| Required action |
Read the lines below, and copy any that contain the string "bold".

| Material shown |

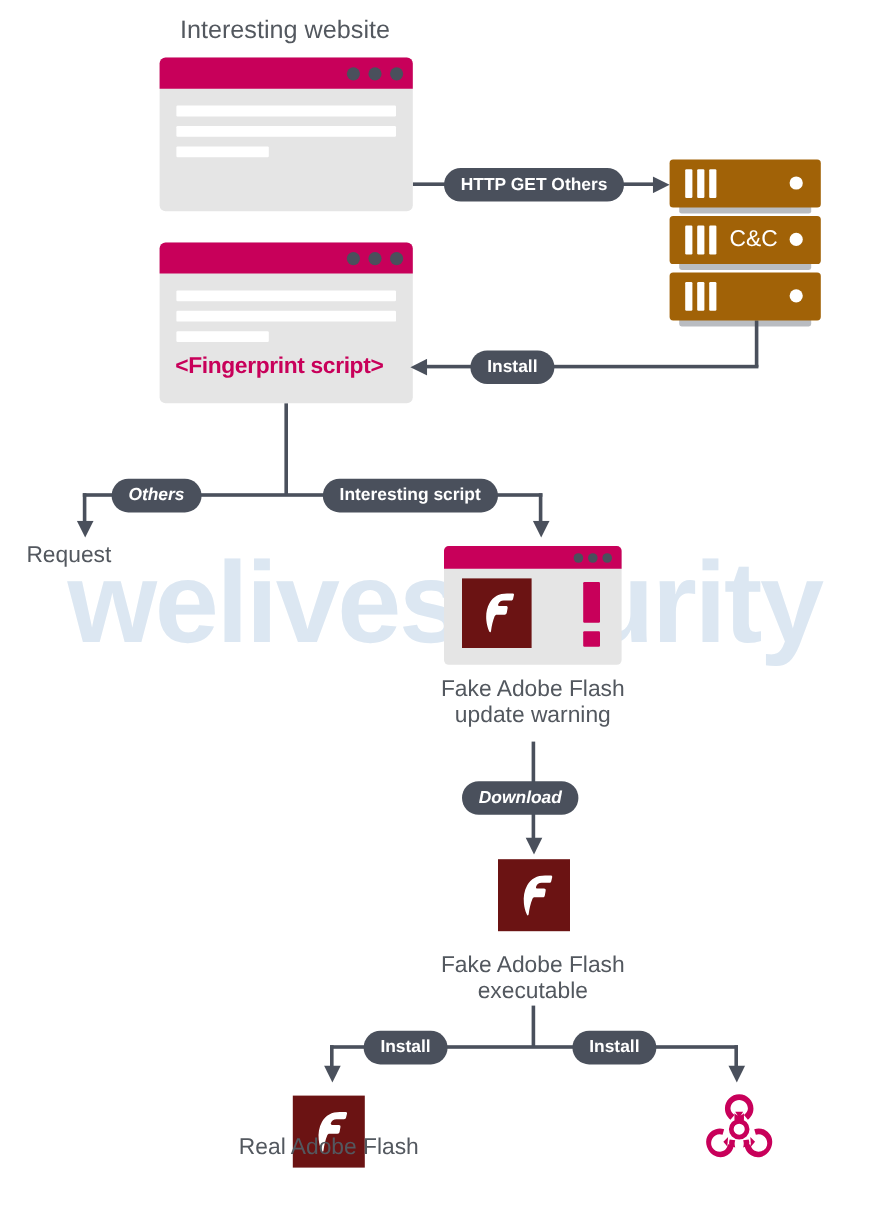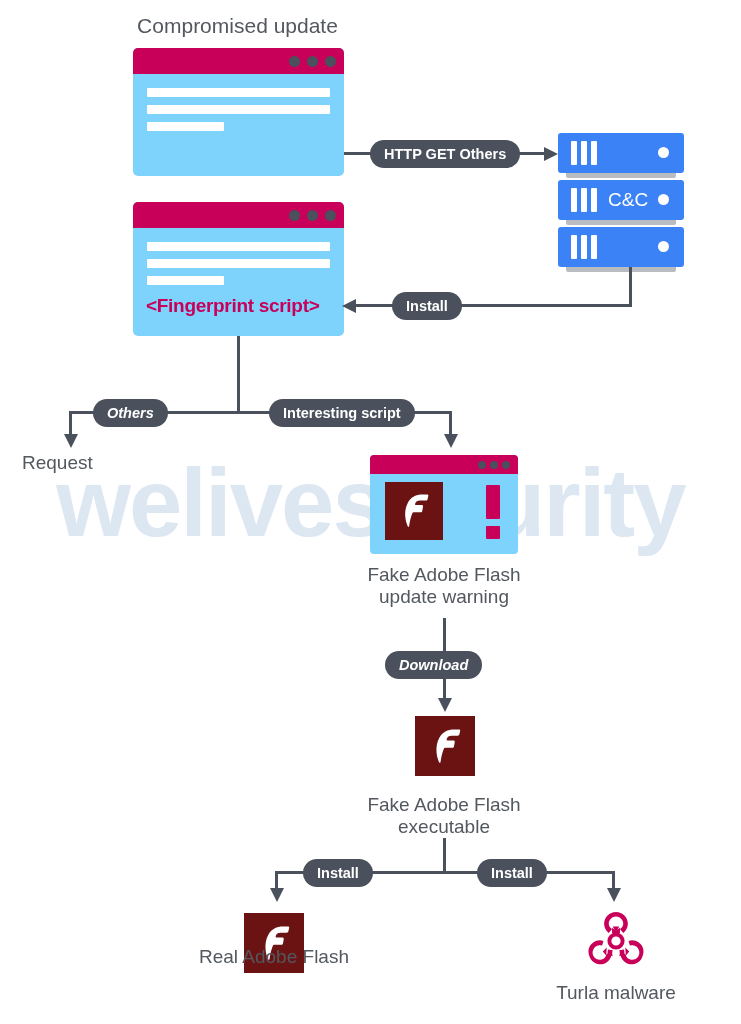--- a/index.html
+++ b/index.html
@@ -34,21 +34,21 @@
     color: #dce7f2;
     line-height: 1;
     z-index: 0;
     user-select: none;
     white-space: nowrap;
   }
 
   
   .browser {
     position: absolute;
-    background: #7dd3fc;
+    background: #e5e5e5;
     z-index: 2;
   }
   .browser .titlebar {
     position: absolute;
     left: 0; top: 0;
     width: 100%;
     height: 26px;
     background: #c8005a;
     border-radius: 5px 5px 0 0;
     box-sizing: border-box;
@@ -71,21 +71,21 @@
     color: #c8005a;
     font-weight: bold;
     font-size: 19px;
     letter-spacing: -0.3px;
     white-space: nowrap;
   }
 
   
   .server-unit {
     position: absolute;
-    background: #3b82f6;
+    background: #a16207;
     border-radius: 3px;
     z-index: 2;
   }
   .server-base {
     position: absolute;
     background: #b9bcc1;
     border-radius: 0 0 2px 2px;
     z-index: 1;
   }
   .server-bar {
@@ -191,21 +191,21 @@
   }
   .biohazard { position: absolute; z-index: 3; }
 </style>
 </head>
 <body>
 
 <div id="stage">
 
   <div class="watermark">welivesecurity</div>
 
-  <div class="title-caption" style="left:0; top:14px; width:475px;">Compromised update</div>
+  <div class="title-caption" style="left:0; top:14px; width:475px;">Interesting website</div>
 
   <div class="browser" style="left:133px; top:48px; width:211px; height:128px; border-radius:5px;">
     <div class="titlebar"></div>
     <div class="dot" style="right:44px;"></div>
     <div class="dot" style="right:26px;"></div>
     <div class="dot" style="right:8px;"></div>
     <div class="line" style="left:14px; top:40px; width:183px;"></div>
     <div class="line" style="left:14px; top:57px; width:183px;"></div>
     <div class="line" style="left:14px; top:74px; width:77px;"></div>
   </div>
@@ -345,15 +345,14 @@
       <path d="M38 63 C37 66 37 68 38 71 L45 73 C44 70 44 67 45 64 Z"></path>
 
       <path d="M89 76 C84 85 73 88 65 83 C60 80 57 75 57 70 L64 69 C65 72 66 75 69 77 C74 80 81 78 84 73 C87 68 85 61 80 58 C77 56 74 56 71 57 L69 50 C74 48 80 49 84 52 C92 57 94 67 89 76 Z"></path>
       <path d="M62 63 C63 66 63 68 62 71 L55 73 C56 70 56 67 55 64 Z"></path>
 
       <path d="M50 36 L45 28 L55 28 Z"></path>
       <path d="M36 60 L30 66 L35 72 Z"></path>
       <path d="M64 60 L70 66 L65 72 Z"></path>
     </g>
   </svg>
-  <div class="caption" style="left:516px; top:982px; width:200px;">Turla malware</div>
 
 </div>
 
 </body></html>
---
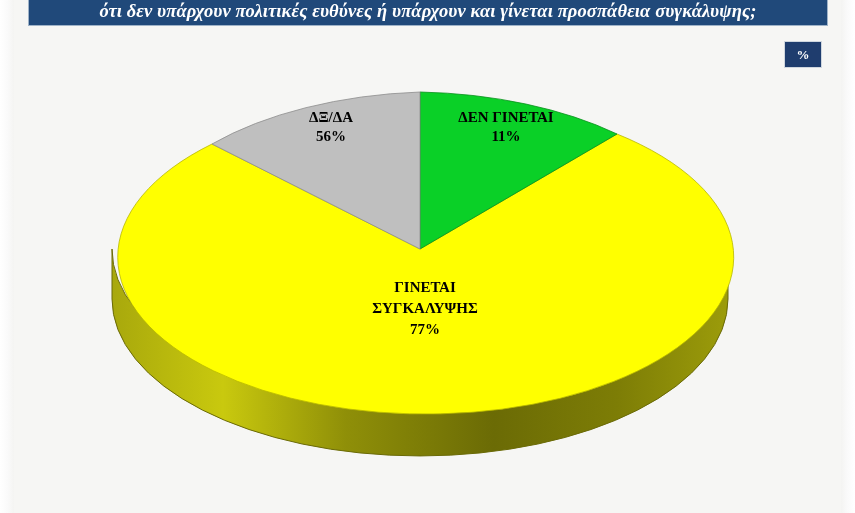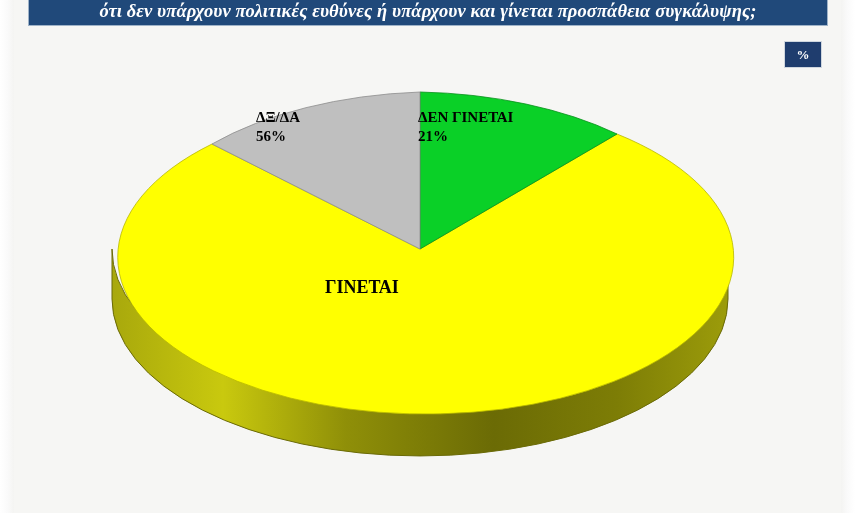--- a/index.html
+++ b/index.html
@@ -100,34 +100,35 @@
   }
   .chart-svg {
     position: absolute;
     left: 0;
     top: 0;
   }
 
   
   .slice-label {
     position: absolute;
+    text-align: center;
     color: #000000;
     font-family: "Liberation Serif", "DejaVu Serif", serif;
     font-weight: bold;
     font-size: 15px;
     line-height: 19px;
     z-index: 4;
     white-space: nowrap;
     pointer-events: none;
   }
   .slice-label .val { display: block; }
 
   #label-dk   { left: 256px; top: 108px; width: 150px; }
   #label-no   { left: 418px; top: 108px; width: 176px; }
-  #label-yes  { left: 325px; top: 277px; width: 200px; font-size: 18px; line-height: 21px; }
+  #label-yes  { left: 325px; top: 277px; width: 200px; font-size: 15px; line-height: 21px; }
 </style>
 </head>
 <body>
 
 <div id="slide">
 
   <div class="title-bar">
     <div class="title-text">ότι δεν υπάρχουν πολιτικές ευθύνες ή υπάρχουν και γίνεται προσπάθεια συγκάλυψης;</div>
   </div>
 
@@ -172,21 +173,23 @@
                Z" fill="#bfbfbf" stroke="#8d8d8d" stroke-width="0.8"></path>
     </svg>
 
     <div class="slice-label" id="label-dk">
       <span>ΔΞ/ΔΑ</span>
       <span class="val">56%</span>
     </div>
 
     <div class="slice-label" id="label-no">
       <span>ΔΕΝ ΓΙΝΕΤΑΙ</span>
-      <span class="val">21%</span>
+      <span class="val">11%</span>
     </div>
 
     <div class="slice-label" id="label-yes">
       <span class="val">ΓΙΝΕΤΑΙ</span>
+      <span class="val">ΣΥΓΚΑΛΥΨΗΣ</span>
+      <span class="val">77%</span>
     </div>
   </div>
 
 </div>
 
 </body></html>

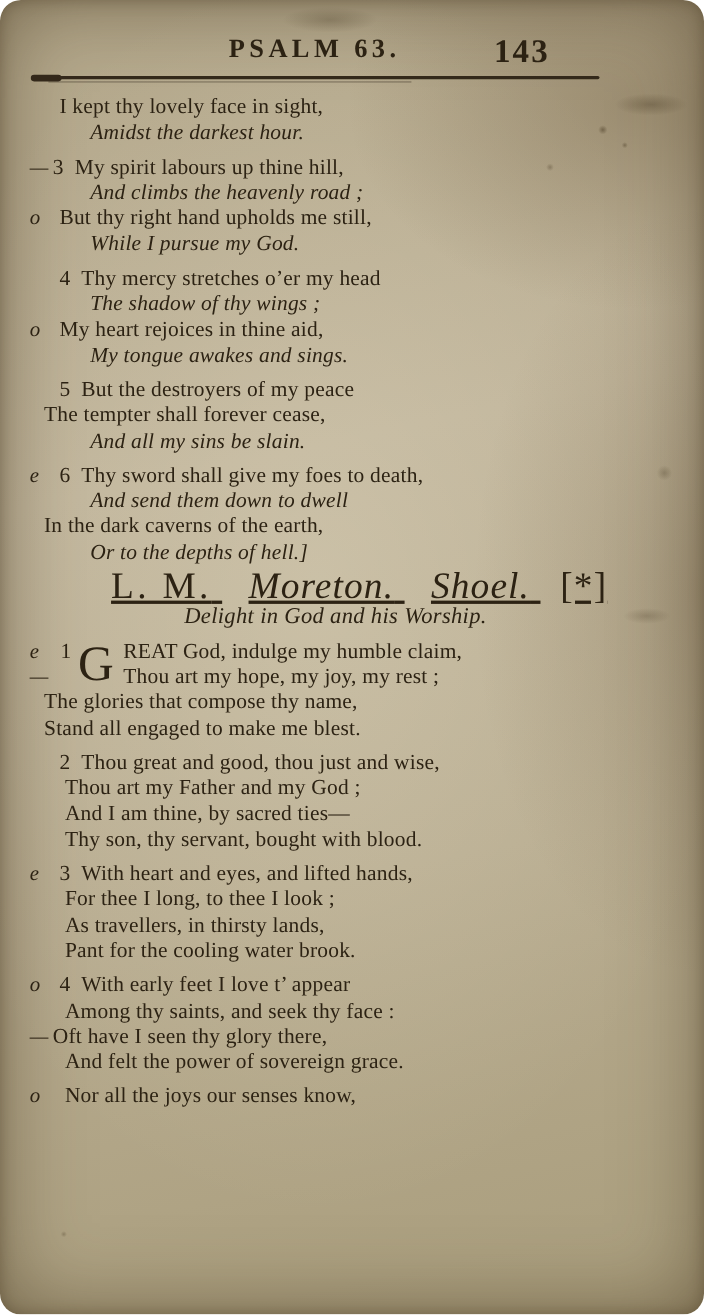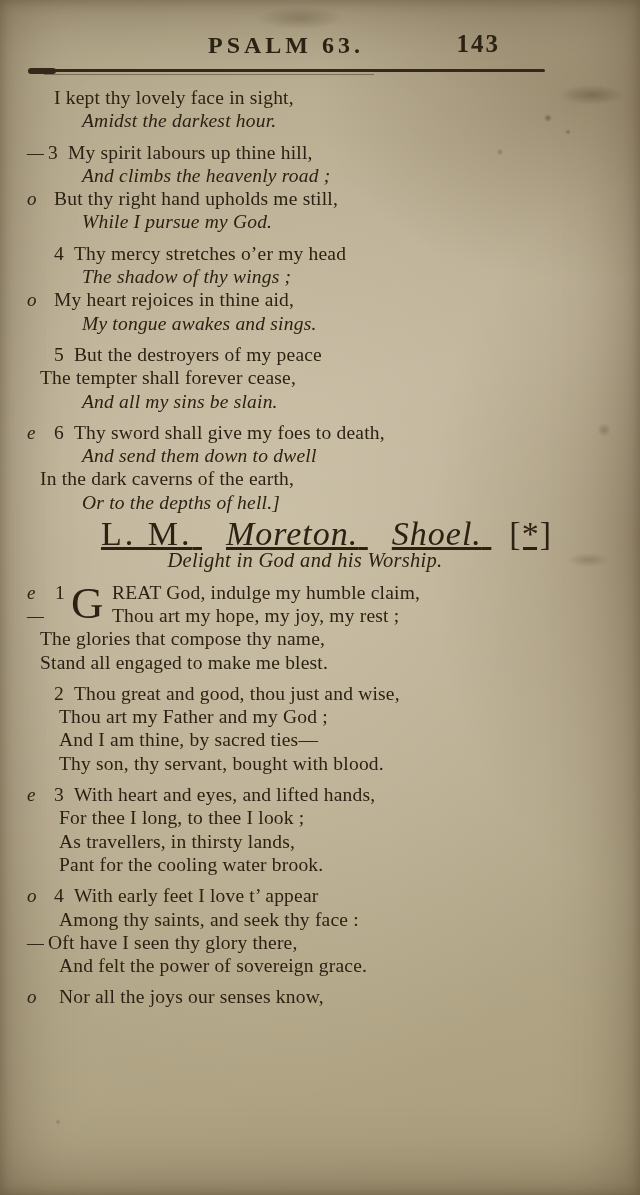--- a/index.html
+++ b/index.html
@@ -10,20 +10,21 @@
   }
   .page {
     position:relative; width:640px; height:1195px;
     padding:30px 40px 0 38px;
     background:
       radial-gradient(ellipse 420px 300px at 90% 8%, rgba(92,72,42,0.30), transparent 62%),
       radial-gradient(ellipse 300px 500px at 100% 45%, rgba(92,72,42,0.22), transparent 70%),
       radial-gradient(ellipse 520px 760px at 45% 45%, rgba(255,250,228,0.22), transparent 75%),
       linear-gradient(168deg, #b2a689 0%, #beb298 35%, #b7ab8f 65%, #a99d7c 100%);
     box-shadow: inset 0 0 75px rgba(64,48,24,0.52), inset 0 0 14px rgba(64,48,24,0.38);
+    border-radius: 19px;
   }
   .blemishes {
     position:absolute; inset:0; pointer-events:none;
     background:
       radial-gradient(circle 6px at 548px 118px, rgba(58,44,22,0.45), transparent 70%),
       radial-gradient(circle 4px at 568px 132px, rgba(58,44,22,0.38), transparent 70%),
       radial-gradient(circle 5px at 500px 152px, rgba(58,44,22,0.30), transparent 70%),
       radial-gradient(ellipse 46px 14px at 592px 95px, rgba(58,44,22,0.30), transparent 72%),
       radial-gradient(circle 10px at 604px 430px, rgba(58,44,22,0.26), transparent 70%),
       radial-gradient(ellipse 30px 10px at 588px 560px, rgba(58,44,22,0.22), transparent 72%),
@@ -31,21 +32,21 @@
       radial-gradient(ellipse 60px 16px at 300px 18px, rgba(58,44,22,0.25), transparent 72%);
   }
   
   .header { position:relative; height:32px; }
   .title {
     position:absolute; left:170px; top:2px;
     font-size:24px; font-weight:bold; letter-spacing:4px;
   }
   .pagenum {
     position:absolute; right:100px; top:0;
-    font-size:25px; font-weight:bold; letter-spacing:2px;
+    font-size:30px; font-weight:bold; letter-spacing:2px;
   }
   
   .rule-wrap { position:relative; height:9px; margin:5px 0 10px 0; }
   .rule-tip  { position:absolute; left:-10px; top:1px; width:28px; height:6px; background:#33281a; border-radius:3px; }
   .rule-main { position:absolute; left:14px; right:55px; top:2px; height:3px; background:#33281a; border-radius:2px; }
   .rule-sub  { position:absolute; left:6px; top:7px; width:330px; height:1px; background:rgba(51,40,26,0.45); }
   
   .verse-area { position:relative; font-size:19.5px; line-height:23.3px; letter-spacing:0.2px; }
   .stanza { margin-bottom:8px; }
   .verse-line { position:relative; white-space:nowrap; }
...
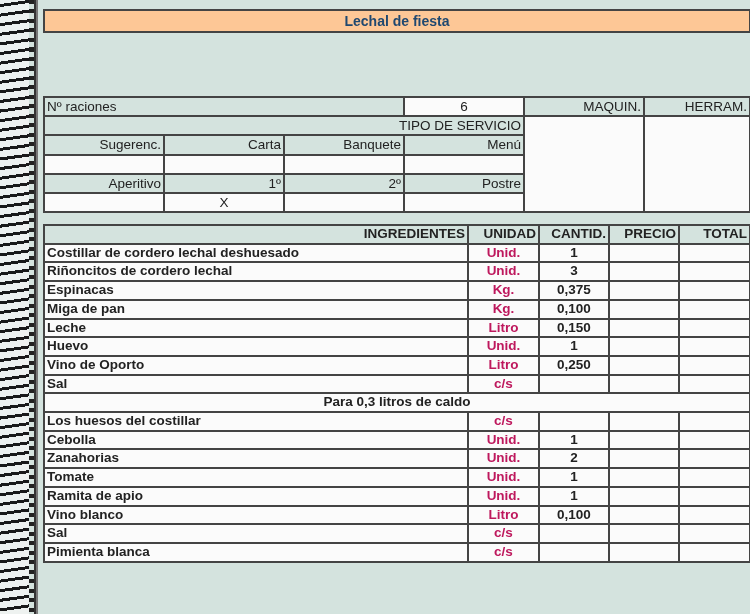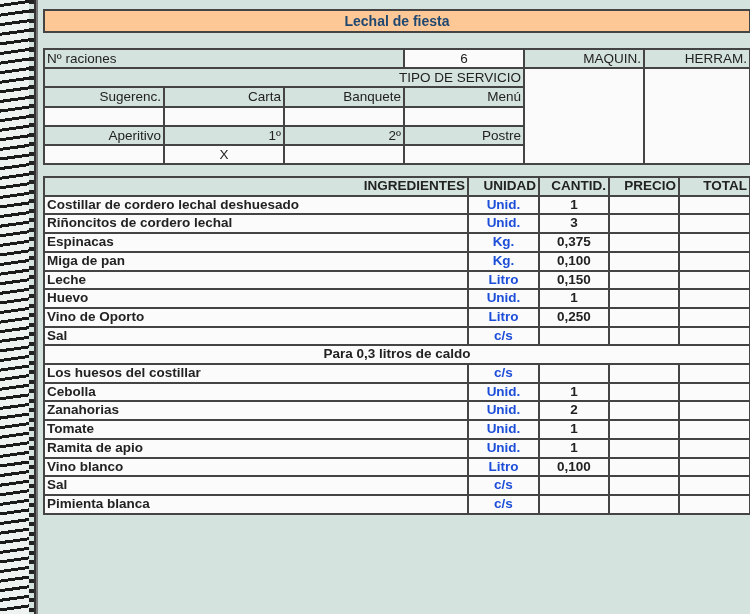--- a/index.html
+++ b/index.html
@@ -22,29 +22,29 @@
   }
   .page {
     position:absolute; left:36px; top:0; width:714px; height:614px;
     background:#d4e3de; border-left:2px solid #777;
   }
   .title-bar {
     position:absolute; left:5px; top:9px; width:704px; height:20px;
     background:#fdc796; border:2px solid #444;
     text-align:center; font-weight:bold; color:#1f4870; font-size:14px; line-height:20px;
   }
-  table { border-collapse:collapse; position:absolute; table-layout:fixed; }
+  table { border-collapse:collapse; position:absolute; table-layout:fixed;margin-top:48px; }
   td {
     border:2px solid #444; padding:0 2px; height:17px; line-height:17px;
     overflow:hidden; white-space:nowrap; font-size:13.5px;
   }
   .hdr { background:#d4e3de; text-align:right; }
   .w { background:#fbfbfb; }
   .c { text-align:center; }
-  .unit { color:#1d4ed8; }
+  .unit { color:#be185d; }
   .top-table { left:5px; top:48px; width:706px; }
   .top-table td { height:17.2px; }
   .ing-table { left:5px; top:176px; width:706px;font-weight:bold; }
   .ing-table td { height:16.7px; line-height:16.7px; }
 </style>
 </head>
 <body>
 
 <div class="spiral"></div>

| Task output |
     font-weight: bold;
     font-weight: bold;
     font-size:24px; font-weight:bold; letter-spacing:4px;
-    font-size:25px; font-weight:bold; letter-spacing:2px;
+    font-size:30px; font-weight:bold; letter-spacing:2px;
     text-align:center; font-weight:bold; color:#1f4870; font-size:14px; line-height:20px;
   .ing-table { left:5px; top:176px; width:706px;font-weight:bold; }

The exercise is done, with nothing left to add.